Lay out the entries below as a JSON list of strings, one string per line and with blank lines omitted. Include only the stretch that begins with the line containing "collection date: 1989-06-05" and continues through the end of the entries.
+--
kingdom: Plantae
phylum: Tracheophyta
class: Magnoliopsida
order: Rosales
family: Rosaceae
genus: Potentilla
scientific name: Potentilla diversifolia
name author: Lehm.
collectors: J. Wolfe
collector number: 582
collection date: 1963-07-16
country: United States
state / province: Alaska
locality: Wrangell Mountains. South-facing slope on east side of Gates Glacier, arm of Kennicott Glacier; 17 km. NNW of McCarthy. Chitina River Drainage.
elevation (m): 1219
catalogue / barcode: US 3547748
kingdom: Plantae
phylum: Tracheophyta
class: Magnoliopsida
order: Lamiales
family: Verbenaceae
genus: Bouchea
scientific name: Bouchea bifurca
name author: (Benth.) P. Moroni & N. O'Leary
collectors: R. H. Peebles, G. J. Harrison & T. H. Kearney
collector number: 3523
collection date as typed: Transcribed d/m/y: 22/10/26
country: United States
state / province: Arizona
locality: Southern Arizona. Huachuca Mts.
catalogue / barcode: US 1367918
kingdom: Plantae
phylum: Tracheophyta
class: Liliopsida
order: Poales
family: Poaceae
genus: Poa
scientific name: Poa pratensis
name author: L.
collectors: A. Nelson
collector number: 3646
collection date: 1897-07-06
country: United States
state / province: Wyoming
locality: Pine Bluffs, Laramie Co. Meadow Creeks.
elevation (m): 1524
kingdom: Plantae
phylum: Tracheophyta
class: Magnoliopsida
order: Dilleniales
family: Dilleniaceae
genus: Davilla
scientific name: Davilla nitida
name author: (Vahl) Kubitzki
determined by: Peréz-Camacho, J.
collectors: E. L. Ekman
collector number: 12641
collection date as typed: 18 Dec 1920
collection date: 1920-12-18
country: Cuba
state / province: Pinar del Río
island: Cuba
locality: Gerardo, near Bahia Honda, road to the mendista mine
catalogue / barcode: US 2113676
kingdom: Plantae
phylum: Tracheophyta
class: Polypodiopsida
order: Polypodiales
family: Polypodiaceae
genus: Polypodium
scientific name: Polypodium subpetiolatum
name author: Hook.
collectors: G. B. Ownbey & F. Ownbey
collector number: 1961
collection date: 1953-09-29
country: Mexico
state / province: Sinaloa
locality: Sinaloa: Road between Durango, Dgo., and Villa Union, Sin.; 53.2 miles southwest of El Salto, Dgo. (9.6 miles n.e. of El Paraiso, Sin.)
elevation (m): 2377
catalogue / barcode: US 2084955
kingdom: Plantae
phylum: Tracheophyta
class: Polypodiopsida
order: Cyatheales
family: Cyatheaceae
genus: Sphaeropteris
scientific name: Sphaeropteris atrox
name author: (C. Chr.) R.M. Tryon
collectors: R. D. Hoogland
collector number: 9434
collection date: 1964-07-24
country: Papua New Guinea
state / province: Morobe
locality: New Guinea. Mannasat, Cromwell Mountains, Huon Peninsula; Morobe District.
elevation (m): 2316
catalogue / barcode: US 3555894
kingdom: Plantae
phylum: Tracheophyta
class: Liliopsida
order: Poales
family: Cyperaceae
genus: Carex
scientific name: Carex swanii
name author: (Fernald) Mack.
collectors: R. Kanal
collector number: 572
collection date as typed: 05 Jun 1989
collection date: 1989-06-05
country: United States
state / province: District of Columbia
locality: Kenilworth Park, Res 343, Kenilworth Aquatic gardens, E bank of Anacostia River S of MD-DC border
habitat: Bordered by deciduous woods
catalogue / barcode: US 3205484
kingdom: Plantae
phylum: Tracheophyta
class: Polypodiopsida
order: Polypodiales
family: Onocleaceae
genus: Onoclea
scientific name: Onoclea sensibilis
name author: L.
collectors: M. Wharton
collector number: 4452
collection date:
+--
## Finished task
[
  "collection date: 1989-06-05",
  "country: United States",
  "state / province: District of Columbia",
  "locality: Kenilworth Park, Res 343, Kenilworth Aquatic gardens, E bank of Anacostia River S of MD-DC border",
  "habitat: Bordered by deciduous woods",
  "catalogue / barcode: US 3205484",
  "kingdom: Plantae",
  "phylum: Tracheophyta",
  "class: Polypodiopsida",
  "order: Polypodiales",
  "family: Onocleaceae",
  "genus: Onoclea",
  "scientific name: Onoclea sensibilis",
  "name author: L.",
  "collectors: M. Wharton",
  "collector number: 4452",
  "collection date:"
]